*TASK REQUIREMENTS*
Check every line below for the word "VVDI" and copy each one that has it.

*TASK INPUT*
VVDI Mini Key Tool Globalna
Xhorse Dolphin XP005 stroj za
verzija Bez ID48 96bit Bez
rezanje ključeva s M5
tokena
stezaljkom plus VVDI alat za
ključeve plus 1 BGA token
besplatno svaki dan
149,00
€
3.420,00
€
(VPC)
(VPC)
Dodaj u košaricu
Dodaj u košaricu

*RESULT OF THIS TASK*
VVDI Mini Key Tool Globalna
stezaljkom plus VVDI alat za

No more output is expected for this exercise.